INSTRUCTION:
Transcribe the source text of the listing below character for character, omitting the pictures from your answer.

---------- DATA FOR THIS TASK ----------

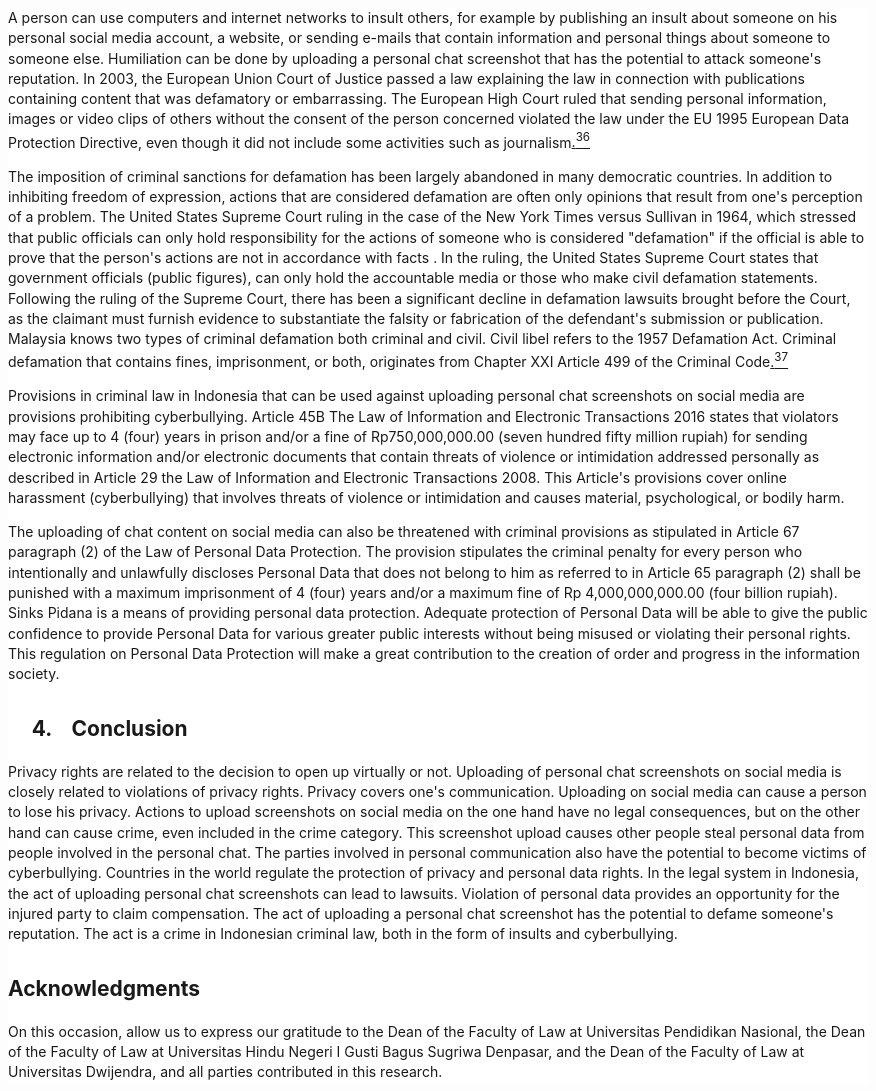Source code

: <p><span class="font1">A person can use computers and internet networks to insult others, for example by publishing an insult about someone on his personal social media account, a website, or sending e-mails that contain information and personal things about someone to someone else. Humiliation can be done by uploading a personal chat screenshot that has the potential to attack someone's reputation. In 2003, the European Union Court of Justice passed a law explaining the law in connection with publications containing content that was defamatory or embarrassing. The European High Court ruled that sending personal information, images or video clips of others without the consent of the person concerned violated the law under the EU 1995 European Data Protection Directive, even though it did not include some activities such as journalism</span><a href="#bookmark43"><span class="font1">.<sup>36</sup></span></a></p>
<p><span class="font1">The imposition of criminal sanctions for defamation has been largely abandoned in many democratic countries. In addition to inhibiting freedom of expression, actions that are considered defamation are often only opinions that result from one's perception of a problem. The United States Supreme Court ruling in the case of the New York Times versus Sullivan in 1964, which stressed that public officials can only hold responsibility for the actions of someone who is considered &quot;defamation&quot; if the official is able to prove that the person's actions are not in accordance with facts . In the ruling, the United States Supreme Court states that government officials (public figures), can only hold the accountable media or those who make civil defamation statements. Following the ruling of the Supreme Court, there has been a significant decline in defamation lawsuits brought before the Court, as the claimant must furnish evidence to substantiate the falsity or fabrication of the defendant's submission or publication. Malaysia knows two types of criminal defamation both criminal and civil. Civil libel refers to the 1957 Defamation Act. Criminal defamation that contains fines, imprisonment, or both, originates from Chapter XXI Article 499 of the Criminal Code</span><a href="#bookmark44"><span class="font1">.<sup>37</sup></span></a></p>
<p><span class="font1">Provisions in criminal law in Indonesia that can be used against uploading personal chat screenshots on social media are provisions prohibiting cyberbullying. Article 45B The Law of Information and Electronic Transactions 2016 states that violators may face up to 4 (four) years in prison and/or a fine of Rp750,000,000.00 (seven hundred fifty million rupiah) for sending electronic information and/or electronic documents that contain threats of violence or intimidation addressed personally as described in Article 29 the Law of Information and Electronic Transactions 2008. This Article's provisions cover online harassment (cyberbullying) that involves threats of violence or intimidation and causes material, psychological, or bodily harm.</span></p>
<p><span class="font1">The uploading of chat content on social media can also be threatened with criminal provisions as stipulated in Article 67 paragraph (2) of the Law of Personal Data Protection. The provision stipulates the criminal penalty for every person who intentionally and unlawfully discloses Personal Data that does not belong to him as referred to in Article 65 paragraph (2) shall be punished with a maximum imprisonment of 4 (four) years and/or a maximum fine of Rp 4,000,000,000.00 (four billion rupiah). Sinks Pidana is a means of providing personal data protection. Adequate protection of Personal Data will be able to give the public confidence to provide Personal Data for various greater public interests without being misused or violating their personal rights. This regulation on Personal Data Protection will make a great contribution to the creation of order and progress in the information society.</span></p>
<ul style="list-style:none;"><li>
<h2><a name="bookmark45"></a><span class="font2" style="font-weight:bold;"><a name="bookmark46"></a>4. &nbsp;&nbsp;&nbsp;Conclusion</span></h2></li></ul>
<p><span class="font1">Privacy rights are related to the decision to open up virtually or not. Uploading of personal chat screenshots on social media is closely related to violations of privacy rights. Privacy covers one's communication. Uploading on social media can cause a person to lose his privacy. Actions to upload screenshots on social media on the one hand have no legal consequences, but on the other hand can cause crime, even included in the crime category. This screenshot upload causes other people steal personal data from people involved in the personal chat. The parties involved in personal communication also have the potential to become victims of cyberbullying. Countries in the world regulate the protection of privacy and personal data rights. In the legal system in Indonesia, the act of uploading personal chat screenshots can lead to lawsuits. Violation of personal data provides an opportunity for the injured party to claim compensation. The act of uploading a personal chat screenshot has the potential to defame someone's reputation. The act is a crime in Indonesian criminal law, both in the form of insults and cyberbullying.</span></p>
<h2><a name="bookmark47"></a><span class="font2" style="font-weight:bold;"><a name="bookmark48"></a>Acknowledgments</span></h2>
<p><span class="font1">On this occasion, allow us to express our gratitude to the Dean of the Faculty of Law at Universitas Pendidikan Nasional, the Dean of the Faculty of Law at Universitas Hindu Negeri I Gusti Bagus Sugriwa Denpasar, and the Dean of the Faculty of Law at Universitas Dwijendra, and all parties contributed in this research.</span></p>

----------

TASK RESULT:
Source code

: <p><span class="font1">A person can use computers and internet networks to insult others, for example by publishing an insult about someone on his personal social media account, a website, or sending e-mails that contain information and personal things about someone to someone else. Humiliation can be done by uploading a personal chat screenshot that has the potential to attack someone's reputation. In 2003, the European Union Court of Justice passed a law explaining the law in connection with publications containing content that was defamatory or embarrassing. The European High Court ruled that sending personal information, images or video clips of others without the consent of the person concerned violated the law under the EU 1995 European Data Protection Directive, even though it did not include some activities such as journalism</span><a href="#bookmark43"><span class="font1">.<sup>36</sup></span></a></p>
<p><span class="font1">The imposition of criminal sanctions for defamation has been largely abandoned in many democratic countries. In addition to inhibiting freedom of expression, actions that are considered defamation are often only opinions that result from one's perception of a problem. The United States Supreme Court ruling in the case of the New York Times versus Sullivan in 1964, which stressed that public officials can only hold responsibility for the actions of someone who is considered &quot;defamation&quot; if the official is able to prove that the person's actions are not in accordance with facts . In the ruling, the United States Supreme Court states that government officials (public figures), can only hold the accountable media or those who make civil defamation statements. Following the ruling of the Supreme Court, there has been a significant decline in defamation lawsuits brought before the Court, as the claimant must furnish evidence to substantiate the falsity or fabrication of the defendant's submission or publication. Malaysia knows two types of criminal defamation both criminal and civil. Civil libel refers to the 1957 Defamation Act. Criminal defamation that contains fines, imprisonment, or both, originates from Chapter XXI Article 499 of the Criminal Code</span><a href="#bookmark44"><span class="font1">.<sup>37</sup></span></a></p>
<p><span class="font1">Provisions in criminal law in Indonesia that can be used against uploading personal chat screenshots on social media are provisions prohibiting cyberbullying. Article 45B The Law of Information and Electronic Transactions 2016 states that violators may face up to 4 (four) years in prison and/or a fine of Rp750,000,000.00 (seven hundred fifty million rupiah) for sending electronic information and/or electronic documents that contain threats of violence or intimidation addressed personally as described in Article 29 the Law of Information and Electronic Transactions 2008. This Article's provisions cover online harassment (cyberbullying) that involves threats of violence or intimidation and causes material, psychological, or bodily harm.</span></p>
<p><span class="font1">The uploading of chat content on social media can also be threatened with criminal provisions as stipulated in Article 67 paragraph (2) of the Law of Personal Data Protection. The provision stipulates the criminal penalty for every person who intentionally and unlawfully discloses Personal Data that does not belong to him as referred to in Article 65 paragraph (2) shall be punished with a maximum imprisonment of 4 (four) years and/or a maximum fine of Rp 4,000,000,000.00 (four billion rupiah). Sinks Pidana is a means of providing personal data protection. Adequate protection of Personal Data will be able to give the public confidence to provide Personal Data for various greater public interests without being misused or violating their personal rights. This regulation on Personal Data Protection will make a great contribution to the creation of order and progress in the information society.</span></p>
<ul style="list-style:none;"><li>
<h2><a name="bookmark45"></a><span class="font2" style="font-weight:bold;"><a name="bookmark46"></a>4. &nbsp;&nbsp;&nbsp;Conclusion</span></h2></li></ul>
<p><span class="font1">Privacy rights are related to the decision to open up virtually or not. Uploading of personal chat screenshots on social media is closely related to violations of privacy rights. Privacy covers one's communication. Uploading on social media can cause a person to lose his privacy. Actions to upload screenshots on social media on the one hand have no legal consequences, but on the other hand can cause crime, even included in the crime category. This screenshot upload causes other people steal personal data from people involved in the personal chat. The parties involved in personal communication also have the potential to become victims of cyberbullying. Countries in the world regulate the protection of privacy and personal data rights. In the legal system in Indonesia, the act of uploading personal chat screenshots can lead to lawsuits. Violation of personal data provides an opportunity for the injured party to claim compensation. The act of uploading a personal chat screenshot has the potential to defame someone's reputation. The act is a crime in Indonesian criminal law, both in the form of insults and cyberbullying.</span></p>
<h2><a name="bookmark47"></a><span class="font2" style="font-weight:bold;"><a name="bookmark48"></a>Acknowledgments</span></h2>
<p><span class="font1">On this occasion, allow us to express our gratitude to the Dean of the Faculty of Law at Universitas Pendidikan Nasional, the Dean of the Faculty of Law at Universitas Hindu Negeri I Gusti Bagus Sugriwa Denpasar, and the Dean of the Faculty of Law at Universitas Dwijendra, and all parties contributed in this research.</span></p>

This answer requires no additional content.